Stored items from a collection:
- Opening Delimiter -

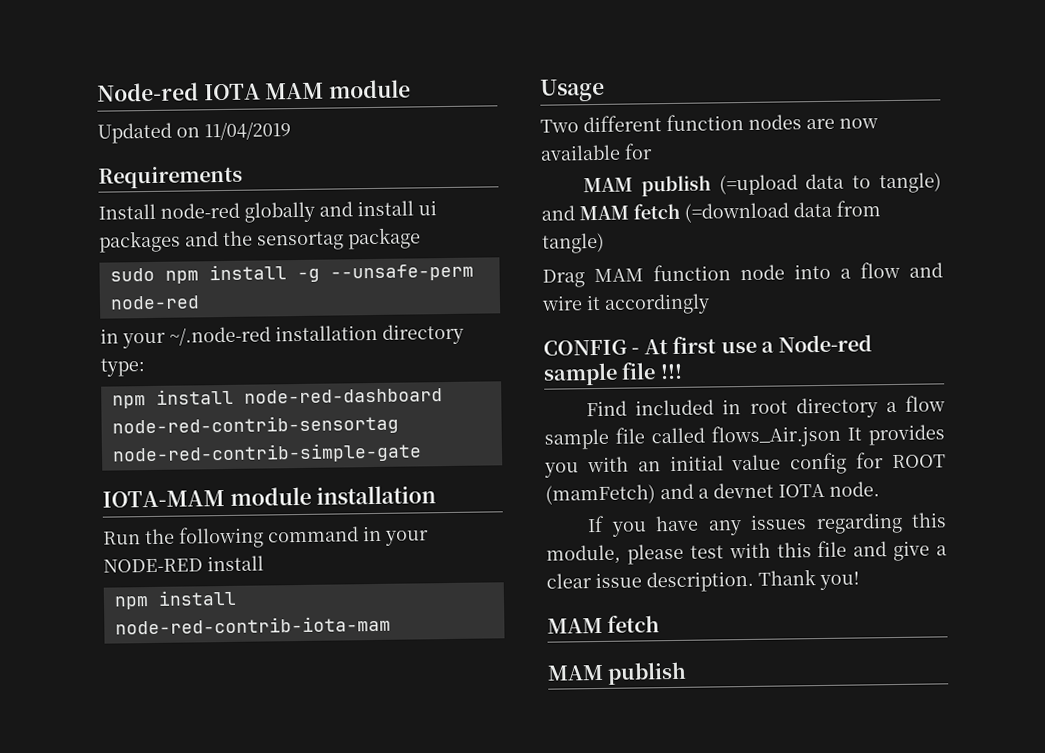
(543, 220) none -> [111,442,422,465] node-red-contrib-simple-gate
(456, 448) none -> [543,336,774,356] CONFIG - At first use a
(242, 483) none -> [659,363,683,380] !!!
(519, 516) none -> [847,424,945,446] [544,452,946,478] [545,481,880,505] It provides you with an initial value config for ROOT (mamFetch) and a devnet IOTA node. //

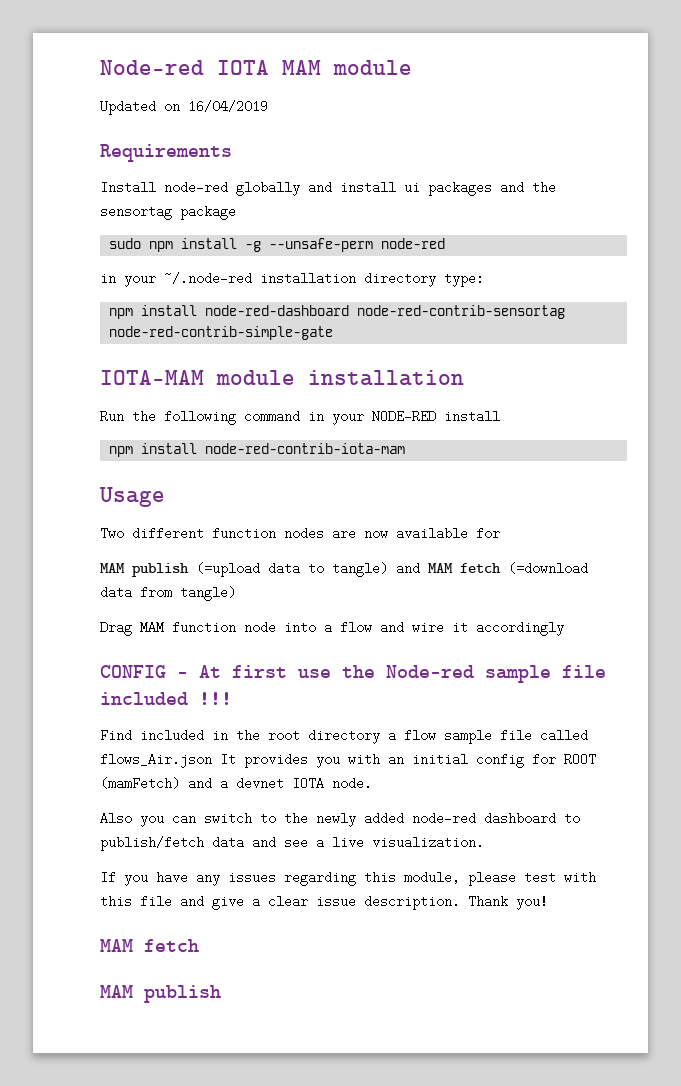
[204,121,291,141] 11/04/2019 -> [188,100,268,113] 16/04/2019
[761,341,774,353] a -> [342,665,375,678] the
(657, 371) none -> [100,692,188,705] included
(742, 407) none -> [236,729,260,742] the
[731,454,782,471] value -> (468, 759) none
(880, 489) none -> [100,812,580,827] [100,836,484,851] // Also you can switch to the newly added node-red dashboard to publish/fetch data and see a live visualization.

- Closing Delimiter -

* **About this exercise**: Spot the lines above that mention "value" and copy them.

* **Result below**:
(519, 516) none -> [847,424,945,446] [544,452,946,478] [545,481,880,505] It provides you with an initial value config for ROOT (mamFetch) and a devnet IOTA node. //
[731,454,782,471] value -> (468, 759) none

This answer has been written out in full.